Fiscal year 2016 ended with a proverbial bang at the Southwest U.S. border, as U.S. Customs and Border Protection report September was the second worst month for illegal alien apprehensions in all of FY2016. Another 39,501 people were caught crossing into the United States illegally last month, including another 9,609 members of family units and 5,699 unaccompanied children.
In its final monthly report for FY2016, agents at the Southwest U.S. border claim they caught nearly 409,000 illegal aliens unlawfully crossing into the United States since last Oct. 1, roughly 23 percent more than the 331,333 that CBP officials say they caught in FY2015.
Agents added they caught another 59,692 unaccompanied alien children in FY2016, averaging out to about 164 children per day. That’s an alarming spike of roughly 49 percent over FY2015 numbers, when just under 40,000 children were apprehended at the Mexico border.
But perhaps most alarming was the massive surge in family units caught illegally crossing the border in the last 12 months. Since last October, border agents say they’ve apprehended a whopping 77,674 members of family units coming into the United States unlawfully through Mexico, roughly double the 39,838 agents caught in FY2015.
Family unit apprehensions last year were also about 13 percent higher than those in FY2014, when a massive spike in child border crossings caught the nation’s attention.
In a statement accompanying the final FY2016 report, Sec. of Homeland Security Jeh Johnson continued to tout the Obama administration’s commitment toward allowing large portions of illegal alien border crossers to remain in the country, including “providing individuals with an opportunity to assert claims for asylum and other forms of humanitarian relief.” Johnson added:
We’re also establishing an in-country referral program in countries of origin including Honduras, El Salvador, and Guatemala. This program enables vulnerable residents in the region to be considered for refugee protection in the United States after being screened and interviewed by DHS officers.
We have also announced an expansion of the categories of individuals eligible for participation in our Central American Minors program when accompanied by a qualified child. We promote and encourage use of these programs.

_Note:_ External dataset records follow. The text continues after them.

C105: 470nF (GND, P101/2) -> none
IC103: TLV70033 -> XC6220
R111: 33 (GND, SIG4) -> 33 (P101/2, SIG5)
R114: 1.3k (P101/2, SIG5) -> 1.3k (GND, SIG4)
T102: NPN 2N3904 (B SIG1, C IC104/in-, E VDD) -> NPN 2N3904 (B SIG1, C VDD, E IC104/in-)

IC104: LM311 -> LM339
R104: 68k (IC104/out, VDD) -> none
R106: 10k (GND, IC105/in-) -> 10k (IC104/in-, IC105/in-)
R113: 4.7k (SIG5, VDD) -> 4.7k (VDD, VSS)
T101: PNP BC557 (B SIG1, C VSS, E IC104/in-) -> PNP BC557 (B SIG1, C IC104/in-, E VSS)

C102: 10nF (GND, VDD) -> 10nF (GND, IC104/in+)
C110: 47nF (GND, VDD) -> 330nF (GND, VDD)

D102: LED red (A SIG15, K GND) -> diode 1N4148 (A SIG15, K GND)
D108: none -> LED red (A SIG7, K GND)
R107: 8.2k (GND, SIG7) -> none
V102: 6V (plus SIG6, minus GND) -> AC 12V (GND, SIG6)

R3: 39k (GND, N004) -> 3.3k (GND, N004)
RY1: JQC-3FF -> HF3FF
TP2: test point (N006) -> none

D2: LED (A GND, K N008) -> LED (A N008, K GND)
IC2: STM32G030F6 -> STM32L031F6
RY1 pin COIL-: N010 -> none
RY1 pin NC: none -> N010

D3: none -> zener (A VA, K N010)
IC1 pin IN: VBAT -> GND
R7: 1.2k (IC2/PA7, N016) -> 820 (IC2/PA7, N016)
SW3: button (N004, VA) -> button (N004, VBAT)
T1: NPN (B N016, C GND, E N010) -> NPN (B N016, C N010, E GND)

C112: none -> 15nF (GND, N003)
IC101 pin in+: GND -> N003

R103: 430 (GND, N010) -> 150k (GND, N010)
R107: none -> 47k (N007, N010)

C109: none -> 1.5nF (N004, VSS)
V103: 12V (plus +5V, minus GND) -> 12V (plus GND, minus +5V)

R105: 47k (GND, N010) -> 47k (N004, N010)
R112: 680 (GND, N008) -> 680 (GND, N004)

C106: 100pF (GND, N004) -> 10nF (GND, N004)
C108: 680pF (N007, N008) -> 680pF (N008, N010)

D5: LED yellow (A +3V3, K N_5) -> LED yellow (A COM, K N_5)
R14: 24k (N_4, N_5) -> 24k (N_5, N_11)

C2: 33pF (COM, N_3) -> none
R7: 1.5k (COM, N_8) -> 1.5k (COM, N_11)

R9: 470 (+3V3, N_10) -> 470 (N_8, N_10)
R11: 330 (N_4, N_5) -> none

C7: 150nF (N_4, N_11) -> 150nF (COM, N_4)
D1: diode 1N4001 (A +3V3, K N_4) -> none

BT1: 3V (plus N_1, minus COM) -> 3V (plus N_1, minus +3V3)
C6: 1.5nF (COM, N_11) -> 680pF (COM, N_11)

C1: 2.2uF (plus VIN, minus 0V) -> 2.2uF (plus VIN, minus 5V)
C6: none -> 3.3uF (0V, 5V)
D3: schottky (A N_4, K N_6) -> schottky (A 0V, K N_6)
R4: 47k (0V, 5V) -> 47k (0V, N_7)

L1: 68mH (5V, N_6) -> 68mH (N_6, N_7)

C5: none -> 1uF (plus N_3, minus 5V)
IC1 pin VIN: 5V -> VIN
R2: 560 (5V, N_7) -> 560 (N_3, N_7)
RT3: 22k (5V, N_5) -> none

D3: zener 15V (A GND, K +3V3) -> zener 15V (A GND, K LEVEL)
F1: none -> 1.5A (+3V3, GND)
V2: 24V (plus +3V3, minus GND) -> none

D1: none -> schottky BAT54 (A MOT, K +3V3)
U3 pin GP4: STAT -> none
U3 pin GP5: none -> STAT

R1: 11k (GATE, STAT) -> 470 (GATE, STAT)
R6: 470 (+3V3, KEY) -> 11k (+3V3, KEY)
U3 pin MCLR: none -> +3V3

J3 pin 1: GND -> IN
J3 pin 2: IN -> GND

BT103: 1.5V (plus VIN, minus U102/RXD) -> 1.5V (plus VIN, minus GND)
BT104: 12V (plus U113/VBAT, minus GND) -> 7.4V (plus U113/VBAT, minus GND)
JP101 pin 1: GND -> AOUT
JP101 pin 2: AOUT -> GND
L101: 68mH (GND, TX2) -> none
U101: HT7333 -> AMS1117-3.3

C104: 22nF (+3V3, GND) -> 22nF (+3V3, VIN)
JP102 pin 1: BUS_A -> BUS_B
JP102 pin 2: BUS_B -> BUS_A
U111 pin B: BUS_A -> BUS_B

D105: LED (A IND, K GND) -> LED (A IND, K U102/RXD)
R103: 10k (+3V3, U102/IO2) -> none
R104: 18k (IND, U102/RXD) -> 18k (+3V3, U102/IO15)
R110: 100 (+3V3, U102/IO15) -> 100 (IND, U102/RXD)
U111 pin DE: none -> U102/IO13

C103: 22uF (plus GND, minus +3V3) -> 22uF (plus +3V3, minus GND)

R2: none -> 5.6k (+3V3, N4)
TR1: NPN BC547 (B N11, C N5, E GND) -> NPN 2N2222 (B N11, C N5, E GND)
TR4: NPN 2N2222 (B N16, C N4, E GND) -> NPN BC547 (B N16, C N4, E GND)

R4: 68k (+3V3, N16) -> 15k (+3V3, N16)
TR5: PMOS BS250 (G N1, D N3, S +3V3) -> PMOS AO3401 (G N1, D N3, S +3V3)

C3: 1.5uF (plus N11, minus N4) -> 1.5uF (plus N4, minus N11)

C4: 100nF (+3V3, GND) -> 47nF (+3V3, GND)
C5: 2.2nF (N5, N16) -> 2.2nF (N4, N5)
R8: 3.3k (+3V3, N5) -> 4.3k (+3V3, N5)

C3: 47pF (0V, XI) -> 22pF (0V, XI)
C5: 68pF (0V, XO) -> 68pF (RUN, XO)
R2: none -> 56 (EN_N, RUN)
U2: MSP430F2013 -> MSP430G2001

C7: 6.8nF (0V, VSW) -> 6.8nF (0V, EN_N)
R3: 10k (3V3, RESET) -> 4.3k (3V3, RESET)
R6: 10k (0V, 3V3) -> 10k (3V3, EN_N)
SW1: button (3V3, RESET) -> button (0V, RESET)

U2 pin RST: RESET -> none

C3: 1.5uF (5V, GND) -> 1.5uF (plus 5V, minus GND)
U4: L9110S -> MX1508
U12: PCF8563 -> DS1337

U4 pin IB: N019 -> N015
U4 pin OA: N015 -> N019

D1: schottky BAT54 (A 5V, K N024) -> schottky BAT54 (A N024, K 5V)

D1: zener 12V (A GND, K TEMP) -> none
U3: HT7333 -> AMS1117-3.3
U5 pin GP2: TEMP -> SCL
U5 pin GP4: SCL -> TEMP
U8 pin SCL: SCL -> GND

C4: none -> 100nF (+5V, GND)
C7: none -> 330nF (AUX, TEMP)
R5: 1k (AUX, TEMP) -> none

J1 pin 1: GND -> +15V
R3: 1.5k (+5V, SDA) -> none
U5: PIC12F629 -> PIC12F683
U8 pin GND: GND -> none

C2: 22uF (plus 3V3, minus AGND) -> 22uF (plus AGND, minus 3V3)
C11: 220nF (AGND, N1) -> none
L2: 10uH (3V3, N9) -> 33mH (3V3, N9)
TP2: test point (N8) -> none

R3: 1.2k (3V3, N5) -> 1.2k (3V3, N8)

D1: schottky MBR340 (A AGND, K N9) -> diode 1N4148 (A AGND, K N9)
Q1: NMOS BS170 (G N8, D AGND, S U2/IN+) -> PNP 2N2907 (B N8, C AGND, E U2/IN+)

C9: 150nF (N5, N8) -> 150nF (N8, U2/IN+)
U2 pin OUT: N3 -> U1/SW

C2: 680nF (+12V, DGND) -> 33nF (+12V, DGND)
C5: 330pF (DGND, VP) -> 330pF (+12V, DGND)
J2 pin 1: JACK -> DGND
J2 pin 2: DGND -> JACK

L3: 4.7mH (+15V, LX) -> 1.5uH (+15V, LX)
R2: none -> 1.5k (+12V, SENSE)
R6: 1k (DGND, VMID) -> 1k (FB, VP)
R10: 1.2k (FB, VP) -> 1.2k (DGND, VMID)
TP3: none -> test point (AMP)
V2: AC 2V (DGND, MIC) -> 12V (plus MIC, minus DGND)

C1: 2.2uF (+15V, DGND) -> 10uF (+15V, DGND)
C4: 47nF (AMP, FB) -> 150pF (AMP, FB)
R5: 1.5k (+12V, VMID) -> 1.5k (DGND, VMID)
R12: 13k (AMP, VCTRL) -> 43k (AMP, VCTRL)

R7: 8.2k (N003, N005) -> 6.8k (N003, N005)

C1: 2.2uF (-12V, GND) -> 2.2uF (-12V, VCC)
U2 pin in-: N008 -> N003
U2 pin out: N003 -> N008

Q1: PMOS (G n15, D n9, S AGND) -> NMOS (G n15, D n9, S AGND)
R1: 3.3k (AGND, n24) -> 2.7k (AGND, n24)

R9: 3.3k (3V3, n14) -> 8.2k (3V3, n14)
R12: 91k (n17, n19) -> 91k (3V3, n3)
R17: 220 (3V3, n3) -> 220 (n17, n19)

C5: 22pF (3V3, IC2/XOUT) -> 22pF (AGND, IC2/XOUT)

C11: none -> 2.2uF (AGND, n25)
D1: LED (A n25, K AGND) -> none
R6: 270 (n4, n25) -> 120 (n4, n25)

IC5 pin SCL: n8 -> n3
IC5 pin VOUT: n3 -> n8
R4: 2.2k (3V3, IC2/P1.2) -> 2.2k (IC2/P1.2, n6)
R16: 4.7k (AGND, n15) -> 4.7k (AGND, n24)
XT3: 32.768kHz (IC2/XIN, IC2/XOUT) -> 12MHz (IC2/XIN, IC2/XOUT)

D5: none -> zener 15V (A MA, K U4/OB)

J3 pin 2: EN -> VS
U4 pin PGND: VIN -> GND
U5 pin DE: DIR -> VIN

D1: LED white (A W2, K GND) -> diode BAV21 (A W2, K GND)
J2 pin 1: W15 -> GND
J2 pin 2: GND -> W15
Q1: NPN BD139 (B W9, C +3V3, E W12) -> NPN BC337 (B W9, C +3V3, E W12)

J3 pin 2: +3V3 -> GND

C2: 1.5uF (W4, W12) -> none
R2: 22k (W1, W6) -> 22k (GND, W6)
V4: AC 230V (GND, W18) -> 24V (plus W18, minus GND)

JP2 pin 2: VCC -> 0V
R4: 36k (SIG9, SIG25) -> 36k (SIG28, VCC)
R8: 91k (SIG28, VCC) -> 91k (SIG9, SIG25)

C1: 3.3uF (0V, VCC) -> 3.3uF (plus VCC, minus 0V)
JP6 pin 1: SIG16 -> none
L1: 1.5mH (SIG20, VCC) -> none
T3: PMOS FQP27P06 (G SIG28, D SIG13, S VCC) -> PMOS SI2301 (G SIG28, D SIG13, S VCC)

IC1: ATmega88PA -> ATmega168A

Johnson said DHS is urging Congress to provide even greater aid funding for Central American countries, who received $750 in U.S. taxpayer dollars this past fiscal year. And, while claiming that “border security alone” is not a solution and that “walls alone cannot prevent illegal migration,” Johnson simultaneously said Congress should continue making “smart investments” in border security at the expense of the taxpayer’s wallet.